**SOURCE DOCUMENT:**
######
Now I know some of y'all may be thinking, "why in the hell is a man speaking on this subject?" I'm doing this because I'm tired of females letting the dick run them. I know the dick can be very powerful, especially if it's good dick, but as a woman you have to realize that you spread your legs by choice, not because anybody made you.

I'm going to keep it brief on how p.o.p. can be used in a good way and a bad way but also show why women need to use this power to their advantage and not let it be used against them.

Prostitutes and gold-diggers can easily be recognized as bad uses of p.o.p. I can't knock they hustle but hell they the reason why p.o.p. is not recognized as a power for good but something that a female uses to get what they want. A woman will only stoop to these levels if they have used their power incorrectly for a period of time to only find themselves like a druggie that has found rock bottom.

Ladies the first step to the recognition of p.o.p. is to know that you have a choice in whatever you can do. As people we have been blessed in the free will department because morally we choose the path we want to take and no one can take that away from us. No man should have such a powerful influence on your life (unless he was like a husband type) to were you felt like you have to give it to him.

Next is to know that the cleaner you are the more power you hold. What I mean is that if you are giving yourself up to every other dude than chances are that you will have little to no value on yourself because of the way you carry yourself. Personally I'll take more crap from a woman that values herself than I would a woman who has had more dick than a black family has ate chicken!

As a matter of fact let me connect two and two together. In my last blog I talked of how old flames try to come back into our lives. Women this is the perfect scenario for you, because when that ex tries to come back you have to have the discipline to recognize that you hold the power and not him. Trust me I know the power of dick can be very powerful but think of it like Star Wars.
######
**DATASET EXTRACT:**
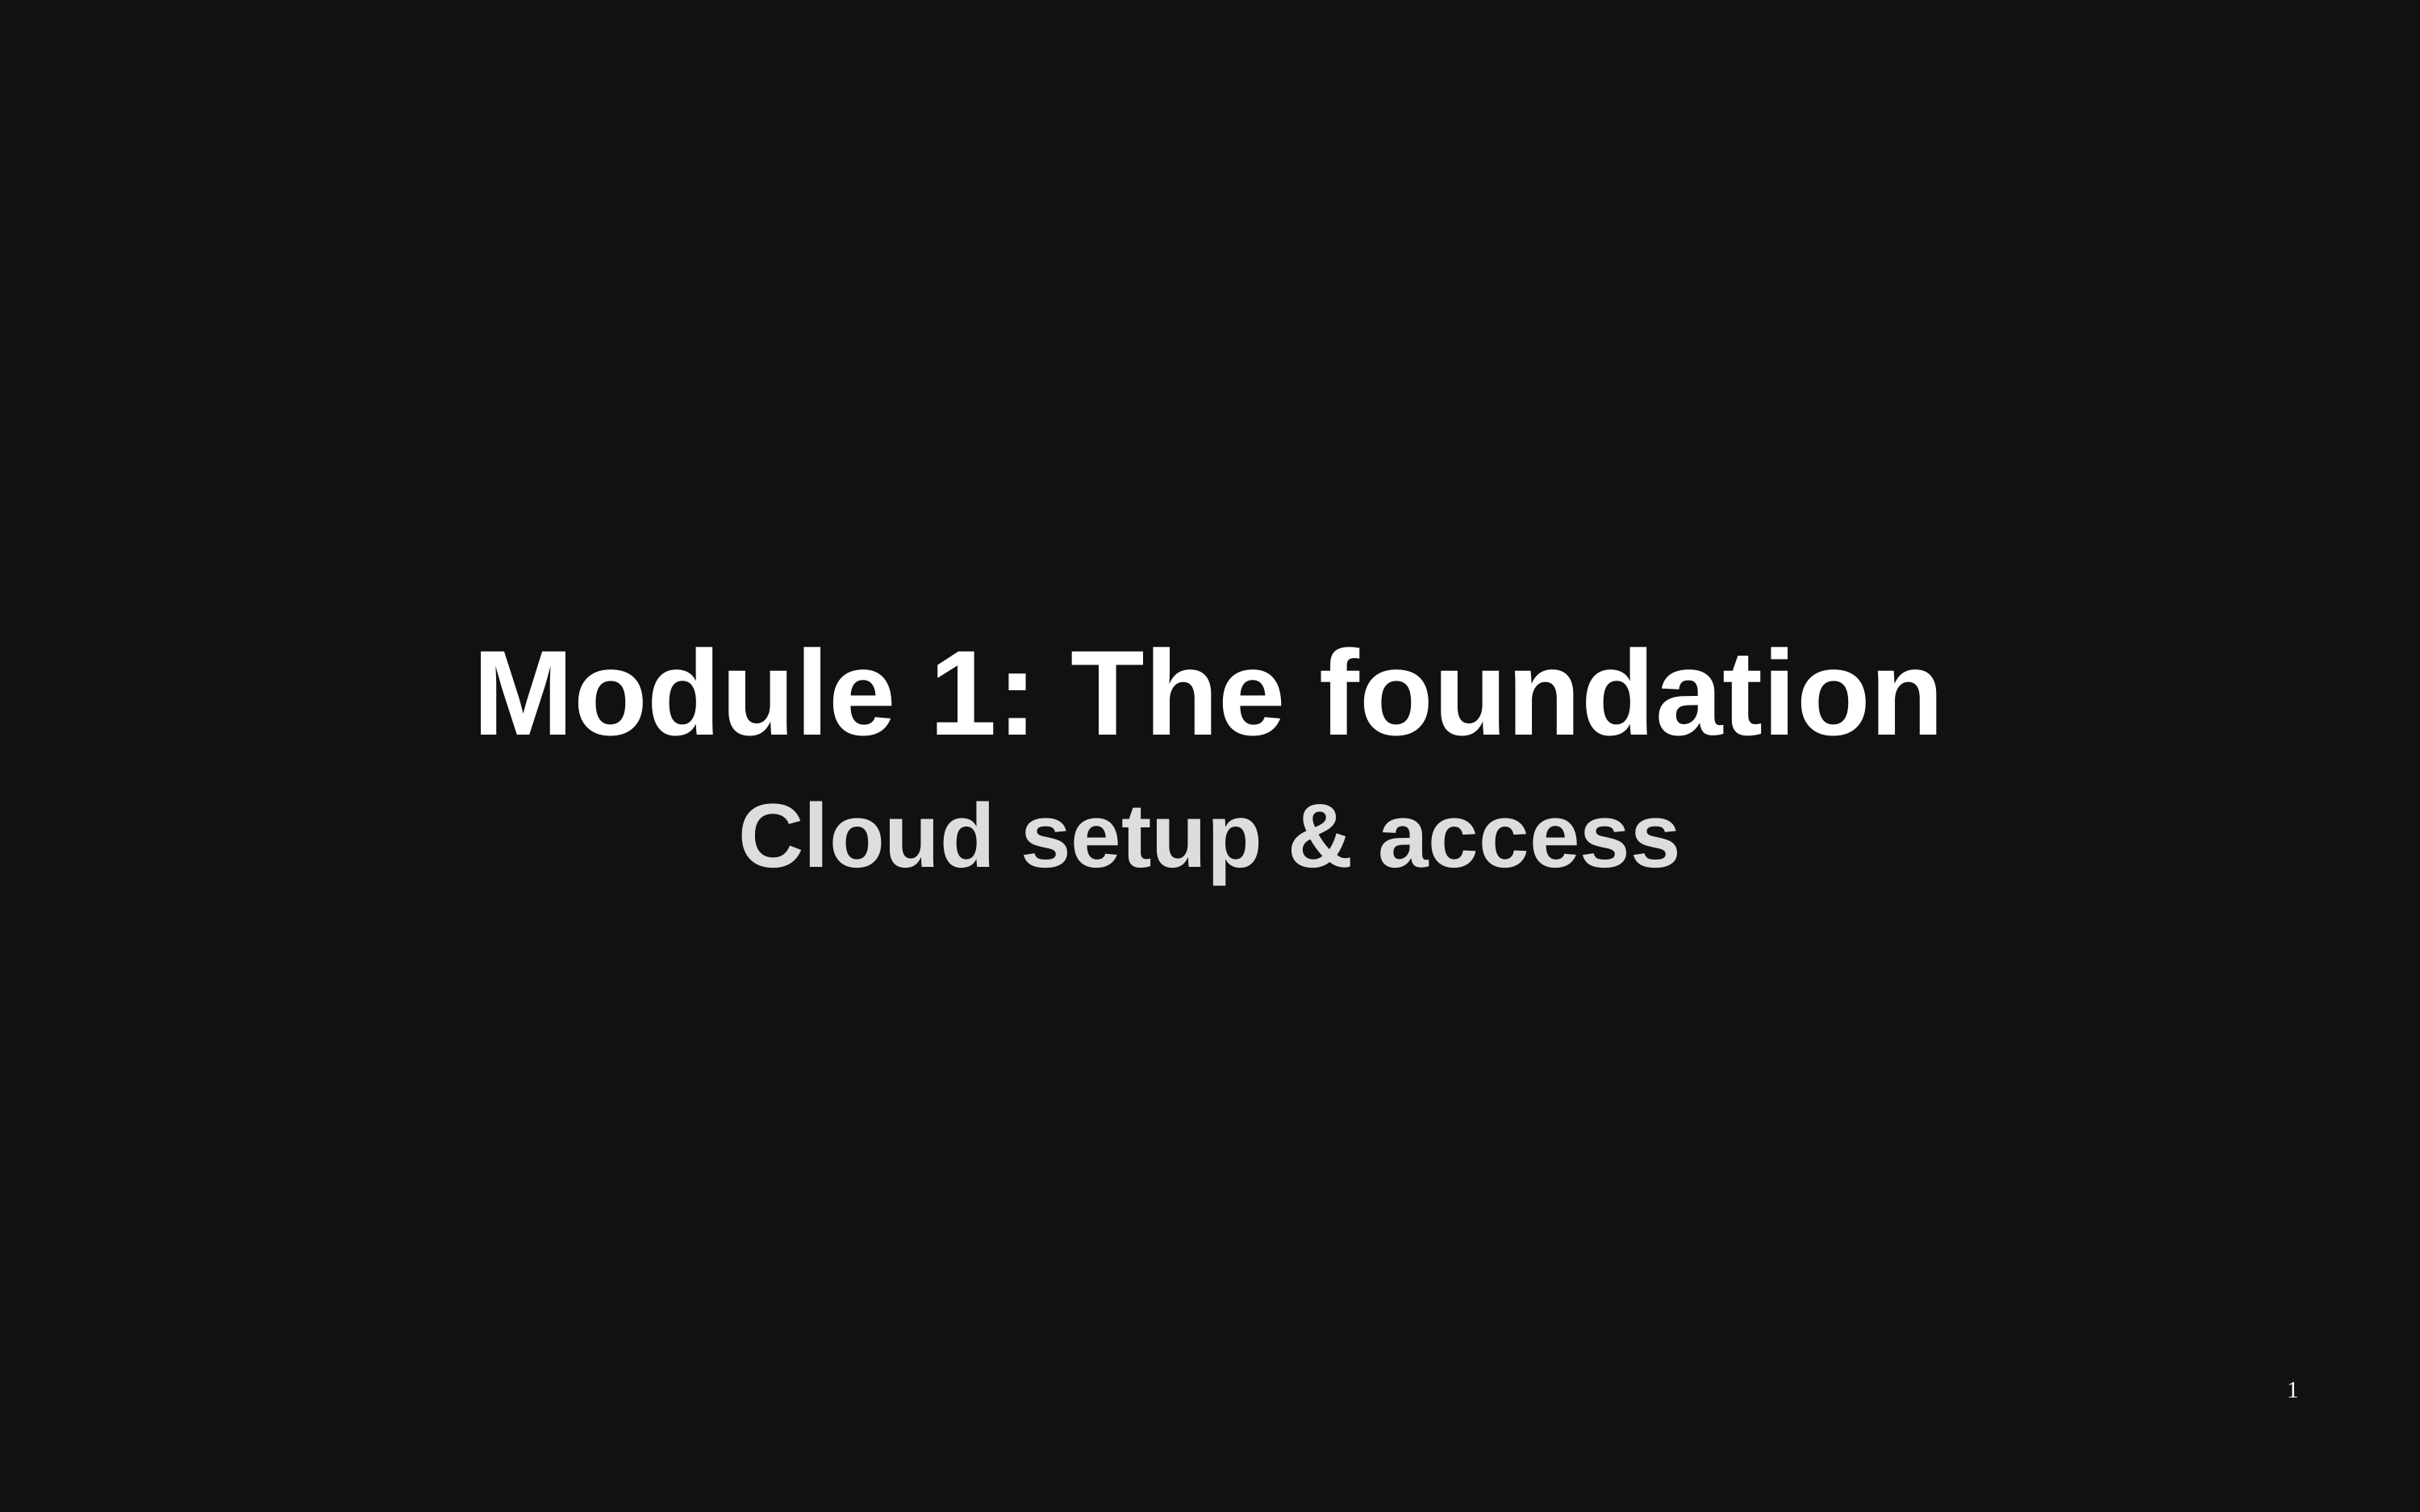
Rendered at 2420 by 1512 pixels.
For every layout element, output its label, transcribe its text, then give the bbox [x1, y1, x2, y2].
######
**THE REQUEST:** Why does the post on p.o.p. say that "the cleaner you are the more power you hold"? Answer in one to three sentences. The material comes from a separate source.

**WRITTEN ANSWER:** The post says that a woman who gives herself up to "every other dude" will likely place little to no value on herself because of the way she carries herself. A woman who is more selective keeps more value on herself, and with it more power.